Les personnages sont mis en valeur en étalant leur profil, leurs citations notables, leurs liens avec d’autres, leur évolution au cours de la saga, leurs apparitions listée par jeux, et bien d’autres points. Figure également l’historique complet des événements notables de la licence, mis en parallèle avec ceux du monde réel. Un résumé du jeu en question y est détaillé, en approfondissant par exemple les motivations et les actes de certains personnages. Les Master Books fourmillent en sus de petites astuces de gameplay, de conseils pour battre les boss et d’easter eggs dévoilés. Les différents collectibles de la série y sont recensés, en mentionnant leurs emplacements plus ou moins précisément. C’est le cas des photos fantômes de MGS1, les dog tags (ou plaques d’immatriculation) de MGS2, ou des kerotans de MGS3.

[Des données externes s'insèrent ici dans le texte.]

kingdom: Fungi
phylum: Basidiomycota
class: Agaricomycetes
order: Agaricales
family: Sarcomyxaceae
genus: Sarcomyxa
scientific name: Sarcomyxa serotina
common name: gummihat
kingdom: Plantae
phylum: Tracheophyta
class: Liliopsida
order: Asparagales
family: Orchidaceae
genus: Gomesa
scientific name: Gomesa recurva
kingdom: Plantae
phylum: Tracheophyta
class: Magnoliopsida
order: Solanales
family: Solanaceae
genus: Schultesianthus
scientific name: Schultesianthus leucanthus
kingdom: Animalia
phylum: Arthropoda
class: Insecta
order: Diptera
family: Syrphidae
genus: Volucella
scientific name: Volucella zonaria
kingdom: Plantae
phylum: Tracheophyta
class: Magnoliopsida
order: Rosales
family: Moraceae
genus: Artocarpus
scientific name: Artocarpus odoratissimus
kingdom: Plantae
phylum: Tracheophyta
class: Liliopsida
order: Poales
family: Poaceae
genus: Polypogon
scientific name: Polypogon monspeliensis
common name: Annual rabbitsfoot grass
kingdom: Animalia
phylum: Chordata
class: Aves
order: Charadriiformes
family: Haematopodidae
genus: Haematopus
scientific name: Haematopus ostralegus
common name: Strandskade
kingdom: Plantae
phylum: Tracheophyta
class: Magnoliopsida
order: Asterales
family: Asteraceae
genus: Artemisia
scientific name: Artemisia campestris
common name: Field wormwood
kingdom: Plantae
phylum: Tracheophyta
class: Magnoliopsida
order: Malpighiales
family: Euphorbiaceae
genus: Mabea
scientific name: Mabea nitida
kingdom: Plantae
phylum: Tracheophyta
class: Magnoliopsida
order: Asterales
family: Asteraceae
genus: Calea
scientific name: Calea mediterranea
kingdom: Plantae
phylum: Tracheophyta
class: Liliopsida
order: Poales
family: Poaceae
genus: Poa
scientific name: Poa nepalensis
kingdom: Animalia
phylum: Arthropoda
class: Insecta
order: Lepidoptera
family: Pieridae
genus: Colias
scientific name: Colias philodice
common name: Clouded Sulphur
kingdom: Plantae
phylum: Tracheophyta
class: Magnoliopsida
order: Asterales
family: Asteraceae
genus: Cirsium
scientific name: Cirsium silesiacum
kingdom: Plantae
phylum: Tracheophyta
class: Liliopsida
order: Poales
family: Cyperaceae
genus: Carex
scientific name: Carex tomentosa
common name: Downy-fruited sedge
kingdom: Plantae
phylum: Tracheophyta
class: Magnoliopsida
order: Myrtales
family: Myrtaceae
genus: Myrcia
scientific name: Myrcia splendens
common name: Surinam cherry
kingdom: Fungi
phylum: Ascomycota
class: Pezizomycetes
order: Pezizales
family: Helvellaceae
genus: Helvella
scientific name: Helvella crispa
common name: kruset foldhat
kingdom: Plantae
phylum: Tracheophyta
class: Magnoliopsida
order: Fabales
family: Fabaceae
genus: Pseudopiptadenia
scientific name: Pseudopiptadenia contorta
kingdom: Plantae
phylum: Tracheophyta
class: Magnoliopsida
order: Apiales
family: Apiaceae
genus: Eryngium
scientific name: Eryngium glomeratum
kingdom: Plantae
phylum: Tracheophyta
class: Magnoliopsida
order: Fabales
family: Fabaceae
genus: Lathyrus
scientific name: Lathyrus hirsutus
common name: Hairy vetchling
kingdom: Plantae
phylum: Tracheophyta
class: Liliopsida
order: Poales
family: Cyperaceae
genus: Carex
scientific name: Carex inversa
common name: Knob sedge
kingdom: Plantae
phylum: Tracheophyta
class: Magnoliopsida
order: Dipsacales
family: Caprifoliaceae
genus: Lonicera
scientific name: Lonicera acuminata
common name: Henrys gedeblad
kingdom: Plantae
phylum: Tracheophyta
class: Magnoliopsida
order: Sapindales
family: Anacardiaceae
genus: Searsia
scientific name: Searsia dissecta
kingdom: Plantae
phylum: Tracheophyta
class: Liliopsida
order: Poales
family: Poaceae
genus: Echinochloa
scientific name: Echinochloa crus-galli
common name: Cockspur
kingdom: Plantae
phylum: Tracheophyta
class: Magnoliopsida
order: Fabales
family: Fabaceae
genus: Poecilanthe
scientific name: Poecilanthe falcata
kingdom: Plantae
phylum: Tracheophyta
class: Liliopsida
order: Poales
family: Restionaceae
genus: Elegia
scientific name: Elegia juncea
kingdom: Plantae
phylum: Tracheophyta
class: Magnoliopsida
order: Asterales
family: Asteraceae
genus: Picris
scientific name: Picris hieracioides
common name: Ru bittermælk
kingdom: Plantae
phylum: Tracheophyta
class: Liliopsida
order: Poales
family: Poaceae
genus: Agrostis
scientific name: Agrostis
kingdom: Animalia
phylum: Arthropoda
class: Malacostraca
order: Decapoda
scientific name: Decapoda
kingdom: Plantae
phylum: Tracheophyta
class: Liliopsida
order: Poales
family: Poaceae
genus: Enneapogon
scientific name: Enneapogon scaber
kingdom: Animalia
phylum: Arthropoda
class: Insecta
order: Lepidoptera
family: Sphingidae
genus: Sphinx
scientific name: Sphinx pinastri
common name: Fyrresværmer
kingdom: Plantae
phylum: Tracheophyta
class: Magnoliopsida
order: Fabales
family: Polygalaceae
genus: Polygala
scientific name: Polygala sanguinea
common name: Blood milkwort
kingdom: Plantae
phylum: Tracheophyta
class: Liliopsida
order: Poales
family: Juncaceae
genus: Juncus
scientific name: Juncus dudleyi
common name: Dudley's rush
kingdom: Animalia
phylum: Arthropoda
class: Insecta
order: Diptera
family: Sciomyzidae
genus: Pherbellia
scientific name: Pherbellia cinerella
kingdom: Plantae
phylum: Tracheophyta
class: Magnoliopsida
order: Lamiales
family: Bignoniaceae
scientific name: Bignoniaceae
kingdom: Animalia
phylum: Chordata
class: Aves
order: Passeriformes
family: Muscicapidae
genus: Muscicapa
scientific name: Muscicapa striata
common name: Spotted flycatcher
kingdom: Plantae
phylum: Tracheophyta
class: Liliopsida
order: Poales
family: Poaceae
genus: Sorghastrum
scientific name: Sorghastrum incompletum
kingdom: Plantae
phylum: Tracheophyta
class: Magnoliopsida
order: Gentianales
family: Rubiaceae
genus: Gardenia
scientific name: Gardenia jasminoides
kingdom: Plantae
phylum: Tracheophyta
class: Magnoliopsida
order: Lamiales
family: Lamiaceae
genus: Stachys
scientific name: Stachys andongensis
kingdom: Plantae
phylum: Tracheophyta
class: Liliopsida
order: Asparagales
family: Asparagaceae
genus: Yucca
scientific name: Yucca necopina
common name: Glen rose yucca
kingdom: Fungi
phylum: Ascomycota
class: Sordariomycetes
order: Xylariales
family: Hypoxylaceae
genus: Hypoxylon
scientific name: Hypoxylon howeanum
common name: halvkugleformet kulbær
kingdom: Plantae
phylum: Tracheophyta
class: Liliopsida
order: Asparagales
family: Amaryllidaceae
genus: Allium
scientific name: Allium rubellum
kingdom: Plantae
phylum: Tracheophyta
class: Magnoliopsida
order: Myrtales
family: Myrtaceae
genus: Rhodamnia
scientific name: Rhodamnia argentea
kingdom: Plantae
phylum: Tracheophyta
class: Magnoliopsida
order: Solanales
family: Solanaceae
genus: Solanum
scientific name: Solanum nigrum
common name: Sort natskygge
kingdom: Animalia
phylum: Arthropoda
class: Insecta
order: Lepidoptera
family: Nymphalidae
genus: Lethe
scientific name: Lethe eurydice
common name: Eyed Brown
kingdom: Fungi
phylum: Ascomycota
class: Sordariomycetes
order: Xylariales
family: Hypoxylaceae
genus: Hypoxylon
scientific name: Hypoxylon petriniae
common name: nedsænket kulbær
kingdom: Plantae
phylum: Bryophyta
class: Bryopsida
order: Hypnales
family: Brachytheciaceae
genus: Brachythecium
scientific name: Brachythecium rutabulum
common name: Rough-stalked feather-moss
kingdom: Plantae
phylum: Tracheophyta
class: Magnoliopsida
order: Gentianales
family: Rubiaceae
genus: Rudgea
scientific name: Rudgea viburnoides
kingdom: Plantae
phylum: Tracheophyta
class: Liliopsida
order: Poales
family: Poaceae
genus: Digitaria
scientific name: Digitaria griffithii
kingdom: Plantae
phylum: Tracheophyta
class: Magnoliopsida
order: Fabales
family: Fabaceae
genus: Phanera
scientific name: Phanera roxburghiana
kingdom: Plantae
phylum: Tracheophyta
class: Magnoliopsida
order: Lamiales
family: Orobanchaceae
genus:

On salue cette démarche qui est censée faire plaisir aux adeptes du 100%. Malheureusement, l’intérêt demeure extrêmement limité. Ces pages comportent des cases, à cocher naturellement une fois le collectible récupéré. Pourtant, nous parlons bien d’un livret numérique, et à notre connaissance une version physique n’est pas prévue. De plus, Internet existe et par le biais de vidéos ou de wikis, trouver ces collectibles reste bien plus facile par cet intermédiaire. Surtout que ce cher Master Book ne peut être consulté qu’au sein du menu principal. Donc, en plein jeu, ces guides de collectibles ne servent à rien.
L’autre livret numérique, le Screenplay Book, s’avère certes moins utile en jeu mais comporte ni plus ni moins que le script du jeu choisi. Des centaines de pages de cutscenes décrites et de dialogues sont référencées, afin de ne louper aucune miette. Un recueil particulièrement intéressant du côté des séquences de codec puisque sont notamment listées toutes les conversations « cachées » ainsi que leurs conditions pour être entendues in-game. Et croyez-le bien, à moins de connaître la série sur le bout des doigts, vous risquez d’en découvrir un certain nombre. Ces ajouts bienvenus et passionnants se ternissent d’une mauvaise nouvelle : les Master Books et Screenplay Books ne peuvent être consultés qu’en anglais ou en japonais. Un joli coup de clim’ auprès des personnes pas vraiment à l’aise avec ces langages, en ratant l’immense occasion d’attiser leur curiosité.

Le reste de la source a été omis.